Gezi,  Spor

Boş Stadyum ve Spor Alanlarını Dolaşmak

Maça gitmek dışında maç olmayan zamanlarda da stadlara gitmek, bir boşluk bulabilirsem içeri girmek gibi huylar edindim zamanla. Camp Nou turuyla başladı bu da. Ayrıca Barcelona Olimpiyat Stadı’na kimseciklerin uğramadığı bir yaz gününde stadın kedilerine süt veren teyzeyi hiç unutmadım.

Valencia’da şehrin göbeğindeki Mestalla’yı, Roma’da Olimpiyat Stadı’nı, artık sadece rugby maçları yapılan Flaminio Stadı’nı, Floransa’da Artemio Franchi’yi, Livorno’da Armando Picchi’yi, Milano’da San Siro’yu; Kiev’de Valeri Lobanovski ve yine Olimpiyat Stadı’nı, Marsilya’da Velodrome, Monaco’da Louis II, Paris’te Parc des Princes’i dışarıdan görebildim. Münih’te Olimpiyat Stadı’nı ve Allianz Arena’yı şöyle bir gezdim.

Lübnan’da Cünye’deki (Jounieh) Fuad Şehab Stadı’nı en bakımsız haliyle görebildim. Beyrut’ta önünde askerler ve tankların beklediği Beyrut Belediye Stadı’na girebilmek hiç aklımdan geçmedi tabii.
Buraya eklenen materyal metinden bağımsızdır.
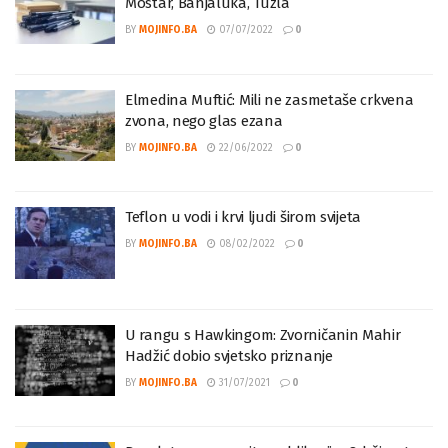
Poziv za učešće u fokus grupama: Sarajevo,
Mostar, Banjaluka, Tuzla
BY
MOJINFO.BA
07/07/2022
0
Elmedina Muftić: Mili ne zasmetaše crkvena
zvona, nego glas ezana
BY
MOJINFO.BA
22/06/2022
0
Teflon u vodi i krvi ljudi širom svijeta
BY
MOJINFO.BA
08/02/2022
0
U rangu s Hawkingom: Zvorničanin Mahir
Hadžić dobio svjetsko priznanje
BY
MOJINFO.BA
31/07/2021
0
Ama bir anlık boşluktan ya da umursamazlıktan faydalanarak girebildiklerim de oldu. Selanik’te Iraklis’in maçlarını yaptığı Kaftanzoglio Stadı’nda herhangi bir kontrol yoktu, o yüzden içeri girip yedek kulübelerine oturmama laf edecek kimse de yoktu. Bunlar dışında basketbol ve çok amaçlı salonların da önünden çok geçtim. Hatta Selanik’te Aris’in Alexandreio Melathron, Atina’da Olympiakos’un Dostluk ve Barış (SEF) salonlarının parkelerine kadar inip, birkaç şut atmışlığım da var.

Stade de Gerland, Lyon
Gerland Stadı’na da girme şansı buldum.

Yine de boş stadyumlara girme maceralarımın en özeli sanırım Lyon’dakiydi. Yeni yapılan modern statla birlikte pabucu dama atılmış, artık sadece rugby maçlarına evsahipliği yapan Gerland Stadı’na çok fena bir yağmur altında yürüyerek gitme gafletinde bulundum. Stadın girişinde kontrol olmayınca önce stadın arazisine, sonra da içine kadar girip tribünlere çıkabildim. Zaten artık çok nadir kullanılan, kale direkleri sökülmüş, yağmurla birlikte iyice ıssızlaşmış, ama yine de Sonny Anderson’un, Juninho’nun ve Paul Le Guin’in efsaneler yazdığı stadı hem de o şartlarda görebilmek güzeldi.

Bir de Monza pisti var ki gittiğim, piste inip 1 turu yürüdüğüm, o zaten ömre bedel… Yazıhane’ye yazdığım Monza yazısı için lütfen tıklayın.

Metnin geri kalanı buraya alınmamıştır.